Directive | Please quote the forum thread word for word, between "It's not like" and "Crysis at 25fps.", inclusive.

Provided passage |
I can't fathom why the 5700 XT has such an enormous lead on the 1080 Ti, either. The 1080 Ti typically leads ahead by around 8-10FPS in any benchmark against the 5700 XT, but in RDR2, it's absolutely smoked by it.
 

Guffers

Member
Nov 1, 2017
384
Not really keen on playing any more of this until the crashes are resolved and performance is up to snuff. It's hard to hit 60FPS at 1440p on med-high settings on a 1080 Ti, and that doesn't sit well with me at all.

I can't fathom why the 5700 XT has such an enormous lead on the 1080 Ti, either. The 1080 Ti typically leads ahead by around 8-10FPS in any benchmark against the 5700 XT, but in RDR2, it's absolutely smoked by it.
Bizarre situation. Im not complaining because I run a 5700XT. But it's usually 10% behind the 1080Ti. Now that situation is reversed. It's just odd. Likely to be fixed in a driver update I'm guessing.
 

Lethologica

Member
Oct 27, 2017
1,178
+1 to the "RGL crashes on startup, so I can't even launch the game" crowd. Reinstall did not fix it.

2700X
1080Ti
16 GB DDR4
970 Evo NVME
 

Trisc

Member
Oct 27, 2017
6,489
Bizarre situation. Im not complaining because I run a 5700XT. But it's usually 10% behind the 1080Ti. Now that situation is reversed. It's just odd. Likely to be fixed in a driver update I'm guessing.
It's not like the 1080 Ti is 10% behind, either. Where the 1080 Ti is running at around 55-60FPS, the 5700 XT is getting nearly 20-25% better performance!
 

leng jai

Member
Nov 2, 2017
15,119
Back in 2007 60fps wasn't the absolute PC standard like it is now. People were happy to play Crysis at 25fps.
 

Psyrgery

Member
Nov 7, 2017
1,745
I am baffled.

The XBX runs this game at 4K@30fps pretty much locked.

Any i5/i7 with a 1060/1070/1080 should be able to run the game at the same settings, res and framerate.

The fact that people with GPUs that exceed what the cut down 580 found in the XBX can do have to lower the resolution to 1080p is downright insulting.

I'm skipping this poopy game until R* decides to patch it.

And I am not talking about running it on Ultra, I am talking about running it at the same specs as the XBX
 

DAHGAMING

Member
Oct 26, 2017
519
I love pc gaming and have quite a decent pc 1080 ti 16gb ram and 3600 . I love it when you get games like Gears 5, its just good to go. Then you get this game, I dont have it on pc but looks a right fuck around for you lot, hopefully they optimise it, i mean im not expecting ultra 4k or anything bit id expect highish settings 1440 60fps for 1080ti.
 

Linus815

Member
Oct 29, 2017
19,802
I am baffled.

The XBX runs this game at 4K@30fps pretty much locked.

Any i5/i7 with a 1060/1070/1080 should be able to run the game at the same settings, res and framerate.

The fact that people with GPUs that exceed what the cut down 580 found in the XBX have to lower the resolution to 1080p is downright insulting.

I'm skipping this poopy game until R* decides to patch it.

And I am not talking about running it on Ultra, I am talking about running it at the same specs as the XBX

i dont get this post, no one knows yet what settings the X runs it at. It's perfectly possible that a 1070 could hit 4k30 at the right settings.

[Dataset entries]
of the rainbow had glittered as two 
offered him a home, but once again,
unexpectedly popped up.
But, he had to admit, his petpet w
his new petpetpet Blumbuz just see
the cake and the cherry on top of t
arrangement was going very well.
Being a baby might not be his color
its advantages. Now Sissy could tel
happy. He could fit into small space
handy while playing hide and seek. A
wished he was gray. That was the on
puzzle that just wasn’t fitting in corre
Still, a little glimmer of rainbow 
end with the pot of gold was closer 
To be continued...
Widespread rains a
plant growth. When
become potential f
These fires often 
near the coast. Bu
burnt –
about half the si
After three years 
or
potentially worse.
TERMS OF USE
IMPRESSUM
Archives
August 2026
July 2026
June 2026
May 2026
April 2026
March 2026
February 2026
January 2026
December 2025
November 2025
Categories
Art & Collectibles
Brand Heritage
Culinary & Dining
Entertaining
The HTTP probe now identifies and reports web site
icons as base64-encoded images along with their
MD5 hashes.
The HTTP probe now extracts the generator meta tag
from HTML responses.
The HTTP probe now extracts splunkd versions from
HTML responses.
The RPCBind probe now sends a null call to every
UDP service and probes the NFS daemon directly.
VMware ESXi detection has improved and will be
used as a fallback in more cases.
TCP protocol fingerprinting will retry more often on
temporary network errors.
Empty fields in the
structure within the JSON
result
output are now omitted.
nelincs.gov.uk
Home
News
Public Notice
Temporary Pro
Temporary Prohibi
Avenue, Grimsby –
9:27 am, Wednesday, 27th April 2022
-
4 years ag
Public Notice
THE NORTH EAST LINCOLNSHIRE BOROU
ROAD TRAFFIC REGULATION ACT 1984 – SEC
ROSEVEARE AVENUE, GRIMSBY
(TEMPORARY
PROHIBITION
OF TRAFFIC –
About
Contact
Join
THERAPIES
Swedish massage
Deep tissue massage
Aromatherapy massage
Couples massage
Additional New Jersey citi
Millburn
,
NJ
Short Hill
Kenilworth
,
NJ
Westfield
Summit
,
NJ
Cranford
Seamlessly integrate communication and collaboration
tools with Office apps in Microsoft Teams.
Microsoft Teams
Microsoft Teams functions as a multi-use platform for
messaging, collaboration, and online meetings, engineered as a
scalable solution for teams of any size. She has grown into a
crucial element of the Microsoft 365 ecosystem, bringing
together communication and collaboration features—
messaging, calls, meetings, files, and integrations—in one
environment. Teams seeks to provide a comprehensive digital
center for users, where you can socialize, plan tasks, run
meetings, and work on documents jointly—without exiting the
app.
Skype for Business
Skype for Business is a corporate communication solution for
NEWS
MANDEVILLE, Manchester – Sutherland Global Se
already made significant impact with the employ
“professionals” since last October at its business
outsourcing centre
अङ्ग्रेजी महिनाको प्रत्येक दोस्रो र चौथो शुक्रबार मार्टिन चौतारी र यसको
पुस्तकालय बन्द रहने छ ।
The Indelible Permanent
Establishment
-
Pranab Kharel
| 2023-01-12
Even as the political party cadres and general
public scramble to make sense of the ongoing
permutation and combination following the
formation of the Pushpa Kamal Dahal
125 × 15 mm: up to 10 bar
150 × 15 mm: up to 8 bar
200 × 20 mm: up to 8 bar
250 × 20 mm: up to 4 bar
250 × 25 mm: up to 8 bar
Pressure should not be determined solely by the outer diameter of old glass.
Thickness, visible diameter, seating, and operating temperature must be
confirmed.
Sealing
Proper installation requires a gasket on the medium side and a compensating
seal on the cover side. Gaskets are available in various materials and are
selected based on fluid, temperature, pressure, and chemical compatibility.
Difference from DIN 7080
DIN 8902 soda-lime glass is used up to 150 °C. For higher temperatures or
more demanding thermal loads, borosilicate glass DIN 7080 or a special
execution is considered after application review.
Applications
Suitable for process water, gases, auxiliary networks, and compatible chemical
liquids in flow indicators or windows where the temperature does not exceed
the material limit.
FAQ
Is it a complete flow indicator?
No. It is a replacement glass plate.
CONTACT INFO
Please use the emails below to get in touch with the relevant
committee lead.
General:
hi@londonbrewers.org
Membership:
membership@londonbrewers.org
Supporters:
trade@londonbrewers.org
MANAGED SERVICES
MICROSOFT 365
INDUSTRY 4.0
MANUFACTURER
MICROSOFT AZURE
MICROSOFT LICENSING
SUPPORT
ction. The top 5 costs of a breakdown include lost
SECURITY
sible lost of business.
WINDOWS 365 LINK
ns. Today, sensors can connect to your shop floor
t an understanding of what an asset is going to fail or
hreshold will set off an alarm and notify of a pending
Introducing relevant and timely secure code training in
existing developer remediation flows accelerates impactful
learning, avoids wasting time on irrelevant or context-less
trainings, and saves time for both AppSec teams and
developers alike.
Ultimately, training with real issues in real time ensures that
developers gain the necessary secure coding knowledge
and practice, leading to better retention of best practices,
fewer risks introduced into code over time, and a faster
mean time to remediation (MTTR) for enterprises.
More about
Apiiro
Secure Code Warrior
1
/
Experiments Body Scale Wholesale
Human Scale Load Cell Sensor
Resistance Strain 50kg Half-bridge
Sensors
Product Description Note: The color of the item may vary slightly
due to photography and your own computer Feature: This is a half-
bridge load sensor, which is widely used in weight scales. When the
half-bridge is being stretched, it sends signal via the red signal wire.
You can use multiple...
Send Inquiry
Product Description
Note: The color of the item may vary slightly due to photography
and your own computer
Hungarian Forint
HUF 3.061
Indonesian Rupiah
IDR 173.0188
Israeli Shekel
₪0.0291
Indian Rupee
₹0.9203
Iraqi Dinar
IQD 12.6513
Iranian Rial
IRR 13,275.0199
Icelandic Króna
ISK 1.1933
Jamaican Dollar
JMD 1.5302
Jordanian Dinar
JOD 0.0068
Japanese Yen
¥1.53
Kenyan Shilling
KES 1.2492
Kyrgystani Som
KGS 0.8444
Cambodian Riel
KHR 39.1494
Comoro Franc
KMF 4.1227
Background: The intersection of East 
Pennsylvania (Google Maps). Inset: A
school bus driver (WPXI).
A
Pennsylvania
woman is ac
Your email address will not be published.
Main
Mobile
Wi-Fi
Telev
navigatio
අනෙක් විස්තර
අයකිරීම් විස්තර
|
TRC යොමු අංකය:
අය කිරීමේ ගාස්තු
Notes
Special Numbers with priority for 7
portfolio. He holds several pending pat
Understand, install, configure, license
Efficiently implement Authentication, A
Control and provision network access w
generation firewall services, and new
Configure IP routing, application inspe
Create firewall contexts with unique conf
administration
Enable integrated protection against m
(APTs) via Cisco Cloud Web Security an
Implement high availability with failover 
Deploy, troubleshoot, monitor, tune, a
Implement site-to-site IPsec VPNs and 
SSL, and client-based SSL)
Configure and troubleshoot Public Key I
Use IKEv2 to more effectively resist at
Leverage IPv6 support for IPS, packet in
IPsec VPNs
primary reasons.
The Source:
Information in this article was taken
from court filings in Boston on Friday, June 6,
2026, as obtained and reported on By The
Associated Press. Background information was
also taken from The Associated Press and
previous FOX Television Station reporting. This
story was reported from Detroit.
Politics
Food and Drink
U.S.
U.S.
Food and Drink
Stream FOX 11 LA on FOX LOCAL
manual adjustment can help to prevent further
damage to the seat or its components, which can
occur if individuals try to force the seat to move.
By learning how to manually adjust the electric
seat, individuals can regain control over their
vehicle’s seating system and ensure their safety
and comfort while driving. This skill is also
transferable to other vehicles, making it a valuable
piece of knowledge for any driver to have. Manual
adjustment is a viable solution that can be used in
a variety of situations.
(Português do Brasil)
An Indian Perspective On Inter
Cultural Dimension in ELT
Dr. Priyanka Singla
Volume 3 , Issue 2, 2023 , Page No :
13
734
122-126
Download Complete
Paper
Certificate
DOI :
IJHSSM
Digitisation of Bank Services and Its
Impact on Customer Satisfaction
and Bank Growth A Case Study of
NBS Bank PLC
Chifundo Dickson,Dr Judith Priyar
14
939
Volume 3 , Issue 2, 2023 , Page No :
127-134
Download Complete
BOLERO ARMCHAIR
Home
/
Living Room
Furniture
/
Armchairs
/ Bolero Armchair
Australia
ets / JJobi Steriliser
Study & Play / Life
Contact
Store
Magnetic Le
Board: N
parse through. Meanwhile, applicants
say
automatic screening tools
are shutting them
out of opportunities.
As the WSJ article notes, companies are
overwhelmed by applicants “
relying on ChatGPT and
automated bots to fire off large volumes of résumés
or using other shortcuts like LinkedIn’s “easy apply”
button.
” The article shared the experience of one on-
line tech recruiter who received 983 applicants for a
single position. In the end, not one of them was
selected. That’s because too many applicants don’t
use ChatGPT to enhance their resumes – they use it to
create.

Task answer |
It's not like the 1080 Ti is 10% behind, either. Where the 1080 Ti is running at around 55-60FPS, the 5700 XT is getting nearly 20-25% better performance!
 

leng jai

Member
Nov 2, 2017
15,119
Back in 2007 60fps wasn't the absolute PC standard like it is now. People were happy to play Crysis at 25fps.